• _Work required_
Would you copy out the following entries exactly, without any of the pictures?

Saved data entries:
=== Section Start ===

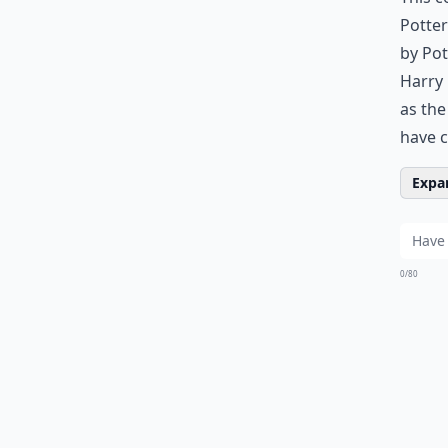
Potter
by Pot
Harry 
as the
have 
Expan
0/80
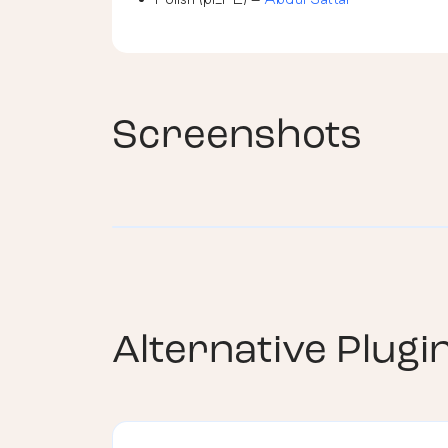
Screenshots
Alternative Plugi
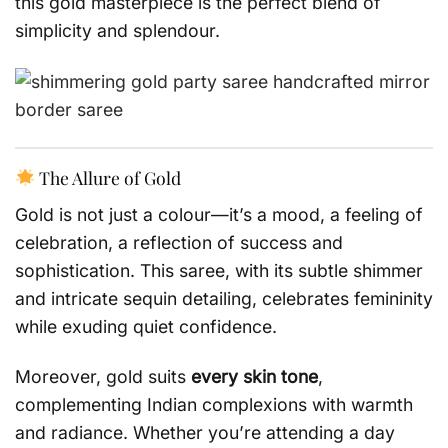
this gold masterpiece is the perfect blend of
simplicity and splendour.
The Allure of Gold
Gold is not just a colour—it’s a mood, a feeling of
celebration, a reflection of success and
sophistication. This saree, with its subtle shimmer
and intricate sequin detailing, celebrates femininity
while exuding quiet confidence.
Moreover, gold suits
every skin tone
,
complementing Indian complexions with warmth
and radiance. Whether you’re attending a day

=== Section End ===

• _Answer space_
Potter
by Pot
Harry 
as the
have 
Expan
0/80
Screenshots
Alternative Plugi
this gold masterpiece is the perfect blend of
simplicity and splendour.
The Allure of Gold
Gold is not just a colour—it’s a mood, a feeling of
celebration, a reflection of success and
sophistication. This saree, with its subtle shimmer
and intricate sequin detailing, celebrates femininity
while exuding quiet confidence.
Moreover, gold suits
every skin tone
,
complementing Indian complexions with warmth
and radiance. Whether you’re attending a day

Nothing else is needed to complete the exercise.